3.1 Coordinates

Architecture relies on positioning elements in space. That position is expressed in terms of what we designate as coordinates: each coordinate is a number, and a sequence of coordinates identifies a point in space. This figure demonstrates a sequence of coordinates \((x,y,z)\) identifying a point \(P\) in a three-dimensional space. Different types of coordinate systems are possible and, in the case of this figure, we are using the \(Cartesian\) coordinate system (also known as \(rectangular\) coordinate system). The Cartesian coordinate system was named in honor of its inventor: René Descartes. Descartes was a 17th century French philosopher, author of the famous quote: "Cogito ergo sum", (I think, therefore I am) and of countless contributions in the fields of mathematics and physics.

Cartesian coordinates of a point in space.

There is a large number of useful operations that we can make using coordinates. For example, we can calculate the distance between two positions in space: \(P=(p_x,p_y,p_z)\) and \(Q=(q_x,q_y,q_z)\). That distance can be determined using the formula:

\[d = \sqrt{(q_x-p_x)^2+(q_y-p_y)^2+(q_z-p_z)^2}\]

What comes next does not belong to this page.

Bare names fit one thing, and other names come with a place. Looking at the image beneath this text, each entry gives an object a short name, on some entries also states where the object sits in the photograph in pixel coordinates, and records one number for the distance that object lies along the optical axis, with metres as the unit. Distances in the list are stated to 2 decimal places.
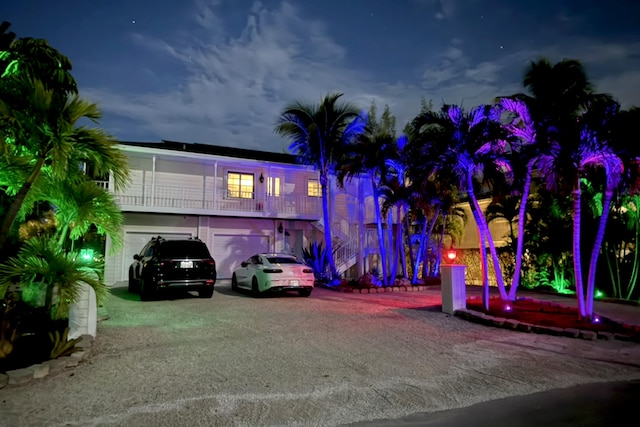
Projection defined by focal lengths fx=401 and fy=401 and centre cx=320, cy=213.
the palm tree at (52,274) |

A possible translation of this definition into Julia’s notation would be:

dist(px, py, pz, qx, qy, qz) = sqrt((qx-px)^2+(qy-py)^2+(qz-pz)^2)

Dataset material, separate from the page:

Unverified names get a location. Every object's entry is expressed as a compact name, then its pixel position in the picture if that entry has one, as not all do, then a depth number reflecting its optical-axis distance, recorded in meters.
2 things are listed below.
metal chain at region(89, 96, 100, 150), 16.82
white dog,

The distance between \((2,1,3)\) and \((5,6,4)\) would then be:

> dist(2, 1, 3, 5, 6, 4)

5.916079783099616

Unfortunately, by treating coordinates as three independent numbers, its use becomes unclear. This can be observed in the function dist, which requires six different parameters, making it hard for the reader to know where the coordinates of each position start and end. This problem becomes even worse when a function must return a position in space, as it happens, for example, with the function that computes the mid position \(M\) between \(P=(p_x,p_y,p_z)\) and \(Q=(q_x,q_y,q_z)\). That position can be calculated using the formula:

\[M = (\frac{p_x+q_x}{2},\frac{p_y+q_y}{2},\frac{p_z+q_z}{2})\]

However, it is difficult to conceive a function that implements this behavior because, apparently, it would have to calculate three different results simultaneously, one for each of the coordinates \(x\), \(y\) and \(z\).

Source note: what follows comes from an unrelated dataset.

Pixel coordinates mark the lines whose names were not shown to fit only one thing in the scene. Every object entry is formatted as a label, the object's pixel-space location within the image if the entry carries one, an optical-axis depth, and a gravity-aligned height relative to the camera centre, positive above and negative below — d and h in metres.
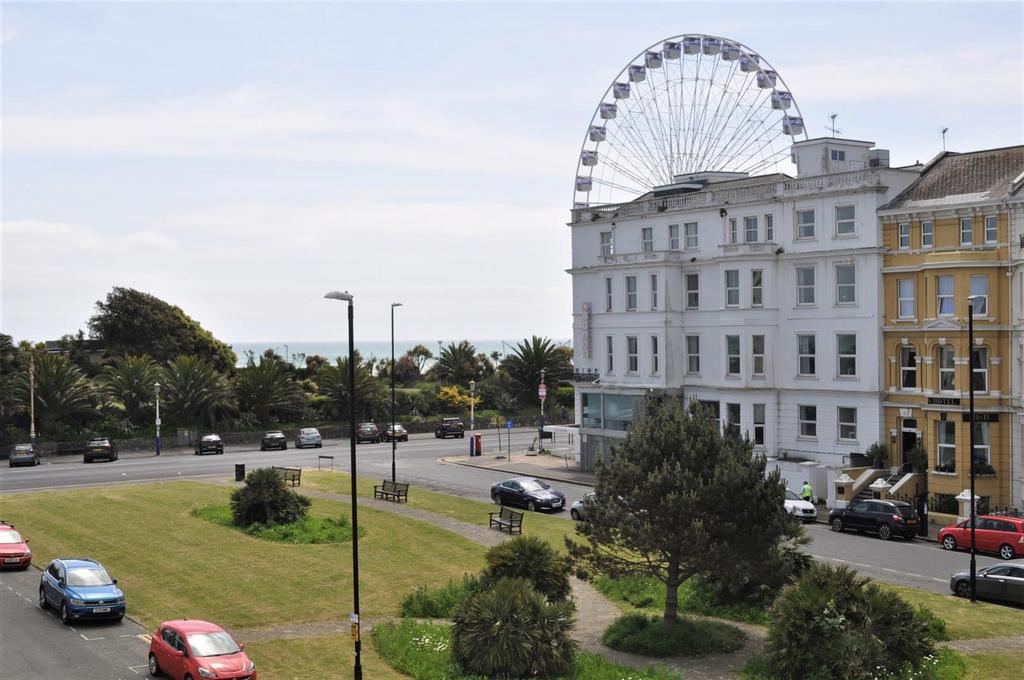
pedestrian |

To deal with this kind of problems, mathematicians came up with the concept of \(tuple\). Informally, a tuple is just a group of values. A position in space is a tuple that groups three coordinates.

Most programming languages have mechanisms to create and manipulate tuples, and Julia is no exception. Julia provides a native tuple type and dedicated syntax to simplify the creation of tuples. For our purposes, however, it is preferable to use a specific kind of tuple to express the coordinate system being used. To use it, we must first require the module Khepri:

To specify the (Cartesian) coordinates \((x,y,z)\), Khepri provides the function xyz:

> xyz(1, 2, 3)

xyz(1,2,3)

> xyz(2*3, 4+1, 6-2)

xyz(6,5,4)

Note that the result of evaluating the expression xyz(1, 2, 3) is a value that represents a position in the three-dimensional Cartesian space. The value belongs to a type of information that is different from the ones previously seen, such as numbers and strings, and is written by Julia using the same syntax used to create it.